**Task brief**
Restate the data below word for word. Skip any images it contains.

**Records shown**
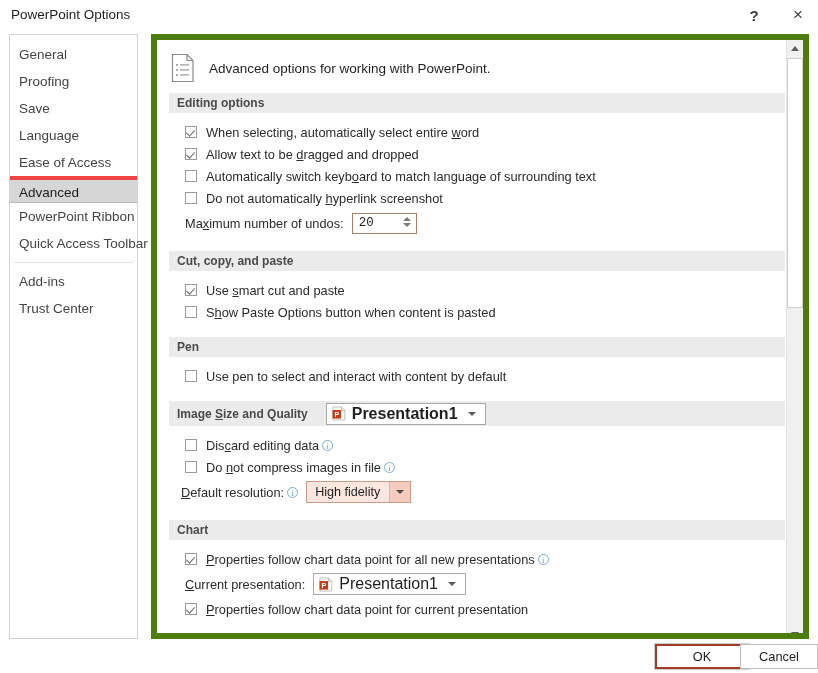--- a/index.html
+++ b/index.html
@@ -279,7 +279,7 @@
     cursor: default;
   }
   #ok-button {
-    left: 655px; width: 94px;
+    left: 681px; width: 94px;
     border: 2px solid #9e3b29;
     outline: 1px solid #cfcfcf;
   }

**Result for this exercise**
--- a/index.html
+++ b/index.html
@@ -279,7 +279,7 @@
     cursor: default;
   }
   #ok-button {
-    left: 655px; width: 94px;
+    left: 681px; width: 94px;
     border: 2px solid #9e3b29;
     outline: 1px solid #cfcfcf;
   }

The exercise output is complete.